Since garbage collection often triggers stop-the-world latencies in applications, prolonged garbage collection activities can adversely impact application availability and performance. In short, the longer GC runs, poorer will be application performance.

One way to reduce GC time, is to fine-tune the configuration option called GC Percentage at runtime. This is set to 100 by default. This value represents a ratio of how much new heap memory can be allocated before the next collection has to start. Setting the GC Percentage to 100 means, based on the amount of heap memory marked as live after a collection finishes, the next collection has to start at or before 100% more new allocations are added to heap memory. You could decide to change the GC Percentage value to something larger than 100. This will increase the amount of heap memory that has to be allocated before the next collection can start, thus delaying the start of the next collection.

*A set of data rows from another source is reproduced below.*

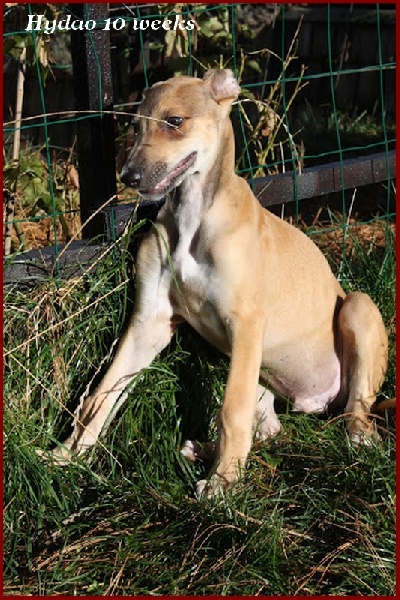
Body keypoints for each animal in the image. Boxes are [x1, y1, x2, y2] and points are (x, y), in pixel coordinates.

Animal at [50, 69, 388, 497]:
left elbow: (231, 410)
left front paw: (224, 483)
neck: (194, 217)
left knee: (356, 411)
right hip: (258, 371)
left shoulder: (245, 322)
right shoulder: (150, 322)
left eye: (175, 121)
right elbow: (100, 396)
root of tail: (314, 404)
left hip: (354, 310)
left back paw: (357, 438)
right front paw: (65, 457)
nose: (130, 177)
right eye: (135, 126)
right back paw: (204, 449)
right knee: (271, 429)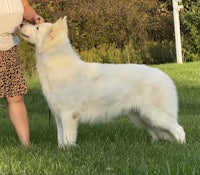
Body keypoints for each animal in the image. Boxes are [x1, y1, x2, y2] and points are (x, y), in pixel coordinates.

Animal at [19, 17, 185, 147]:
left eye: (37, 27)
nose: (20, 24)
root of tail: (165, 76)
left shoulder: (68, 114)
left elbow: (68, 138)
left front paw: (68, 152)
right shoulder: (58, 116)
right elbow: (61, 139)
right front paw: (61, 151)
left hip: (154, 115)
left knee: (179, 129)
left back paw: (181, 147)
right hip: (141, 117)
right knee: (157, 133)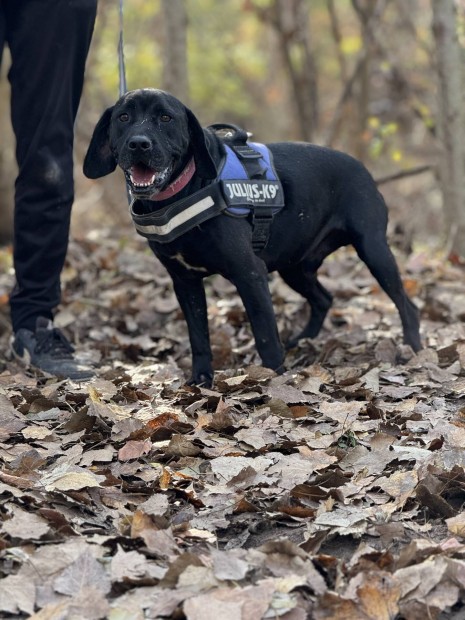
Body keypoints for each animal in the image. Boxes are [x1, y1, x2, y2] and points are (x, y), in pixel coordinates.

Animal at [83, 89, 420, 386]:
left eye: (165, 117)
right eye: (124, 117)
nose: (139, 144)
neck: (184, 189)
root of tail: (363, 169)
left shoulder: (250, 274)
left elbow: (265, 336)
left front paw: (273, 380)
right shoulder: (185, 282)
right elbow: (199, 338)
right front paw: (201, 380)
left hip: (373, 251)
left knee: (407, 306)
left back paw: (412, 350)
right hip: (294, 267)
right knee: (324, 298)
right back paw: (303, 341)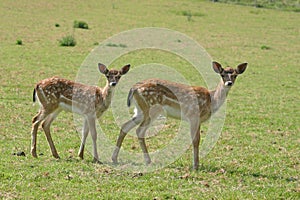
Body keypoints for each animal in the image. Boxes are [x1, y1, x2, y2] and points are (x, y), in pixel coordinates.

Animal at [111, 61, 247, 170]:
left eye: (235, 75)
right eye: (222, 74)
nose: (229, 83)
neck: (211, 100)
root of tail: (134, 89)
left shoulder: (197, 120)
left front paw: (196, 164)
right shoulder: (193, 116)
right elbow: (196, 140)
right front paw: (195, 165)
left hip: (140, 111)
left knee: (125, 126)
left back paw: (115, 159)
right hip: (152, 109)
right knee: (139, 130)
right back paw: (148, 161)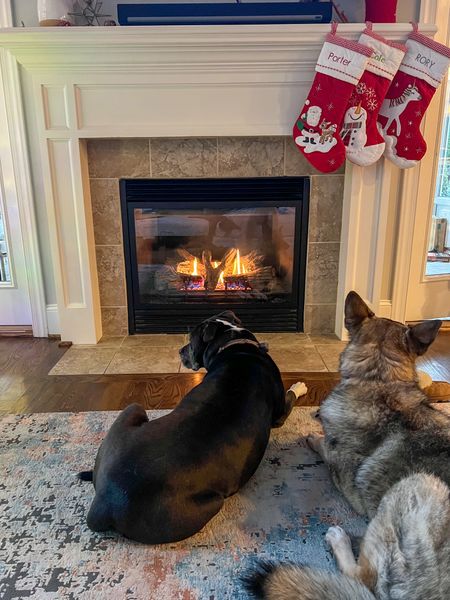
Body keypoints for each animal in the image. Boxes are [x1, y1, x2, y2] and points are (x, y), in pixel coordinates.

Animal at [78, 312, 294, 548]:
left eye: (190, 340)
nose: (180, 351)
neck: (233, 345)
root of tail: (105, 502)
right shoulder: (280, 415)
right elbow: (291, 396)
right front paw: (299, 386)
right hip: (209, 502)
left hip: (128, 415)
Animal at [246, 290, 450, 596]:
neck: (378, 382)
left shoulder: (341, 474)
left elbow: (326, 447)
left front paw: (314, 436)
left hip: (416, 485)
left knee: (364, 578)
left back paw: (338, 539)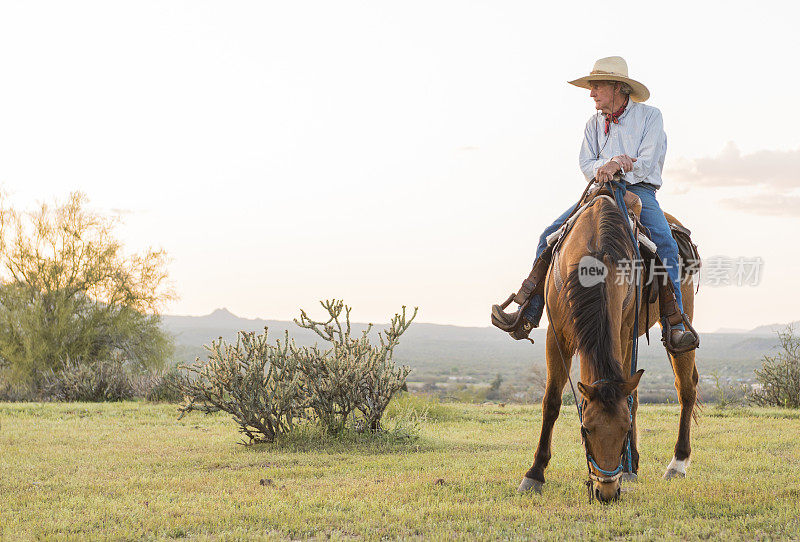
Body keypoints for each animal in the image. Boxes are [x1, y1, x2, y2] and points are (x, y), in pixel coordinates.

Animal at [516, 193, 696, 504]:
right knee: (637, 393)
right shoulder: (557, 335)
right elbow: (551, 401)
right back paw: (634, 466)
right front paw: (535, 473)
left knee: (686, 388)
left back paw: (676, 464)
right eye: (586, 429)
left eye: (623, 430)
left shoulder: (622, 333)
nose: (607, 493)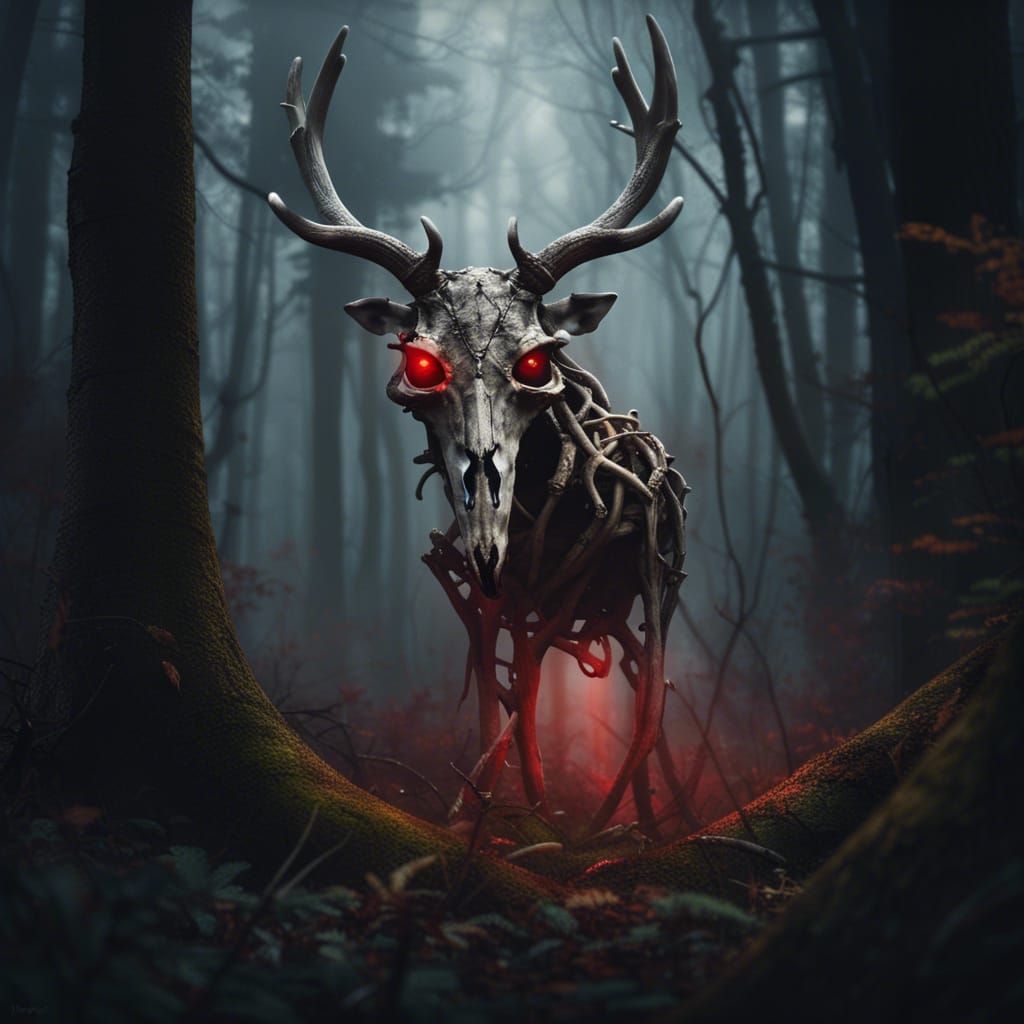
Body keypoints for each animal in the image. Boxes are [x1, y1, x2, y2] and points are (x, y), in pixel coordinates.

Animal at [269, 16, 690, 838]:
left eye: (536, 360)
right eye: (420, 365)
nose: (490, 536)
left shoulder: (632, 584)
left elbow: (642, 709)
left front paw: (611, 832)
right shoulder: (483, 597)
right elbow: (501, 697)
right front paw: (497, 817)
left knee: (636, 687)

On the flip side though, increasing the GC percentage will slow down the pace of the collector. The collector has a pacing algorithm which is used to determine when a collection is to start. The algorithm depends on a feedback loop that the collector uses to gather information about the running application and the stress the application is putting on the heap. Stress can be defined as how fast the application is allocating heap memory within a given amount of time. It’s that stress that determines the pace at which the collector needs to run.

One misconception is thinking that slowing down the pace of the collector is a way to improve performance. In reality though, application performance truly improves only when more work is getting done between collections or during a collection. This can be achieved only by reducing the amount or the number of allocations any piece of work is adding to heap memory.

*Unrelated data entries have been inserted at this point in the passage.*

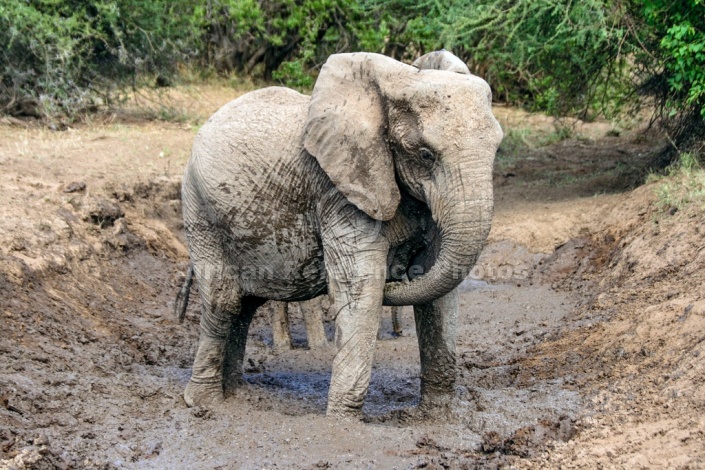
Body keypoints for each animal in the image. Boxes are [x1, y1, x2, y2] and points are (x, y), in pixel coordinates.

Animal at [179, 50, 504, 418]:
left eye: (497, 149)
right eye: (425, 154)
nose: (398, 275)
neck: (399, 79)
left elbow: (439, 293)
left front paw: (435, 418)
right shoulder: (338, 188)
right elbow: (360, 285)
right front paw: (343, 422)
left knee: (245, 306)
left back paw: (239, 394)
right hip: (198, 206)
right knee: (224, 299)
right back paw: (204, 402)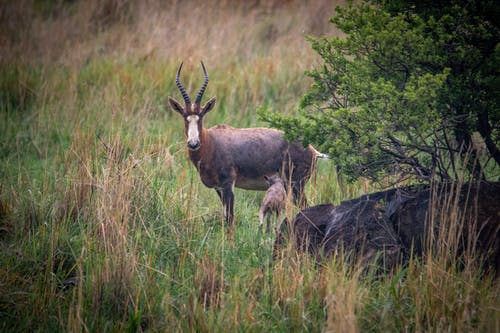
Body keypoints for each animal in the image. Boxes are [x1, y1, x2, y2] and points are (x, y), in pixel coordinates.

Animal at [166, 61, 326, 224]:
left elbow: (230, 217)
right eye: (185, 117)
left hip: (296, 186)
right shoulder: (218, 188)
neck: (211, 141)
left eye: (201, 116)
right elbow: (226, 216)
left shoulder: (228, 184)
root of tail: (312, 150)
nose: (193, 144)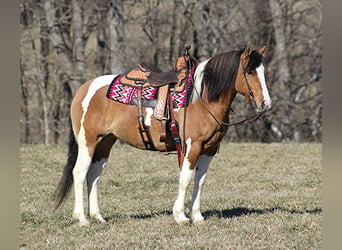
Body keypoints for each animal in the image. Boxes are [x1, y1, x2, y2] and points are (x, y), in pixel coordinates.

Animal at [53, 45, 272, 227]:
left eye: (264, 72)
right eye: (250, 72)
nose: (265, 104)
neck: (201, 99)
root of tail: (83, 88)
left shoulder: (209, 150)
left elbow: (200, 180)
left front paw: (197, 216)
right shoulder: (192, 147)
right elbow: (186, 178)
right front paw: (181, 216)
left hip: (104, 143)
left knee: (94, 175)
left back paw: (98, 216)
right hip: (88, 142)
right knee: (79, 173)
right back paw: (82, 219)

Increasing the GC percentage in fact, increases the workload of collections by adding more to the heap memory after every collection. In the long run, this may degrade application performance than improve it.

OS threads created

Indicates the number of threads spawned by the garbage collection process.

Number

A large value for this measure is indicative of resource-intensive garbage collections.

Goroutines

Indicates the number of Goroutines used for garbage collection.

Number

An unusually high value for this measure could indicate that the garbage collector is probably recruiting application Goroutines as well to do the Marking work on the collections. This in turn could be because of of Marking workloads that the collector is unable to complete using just its dedicated Goroutines. Such workloads are usually imposed by applications that consume heap memory significantly.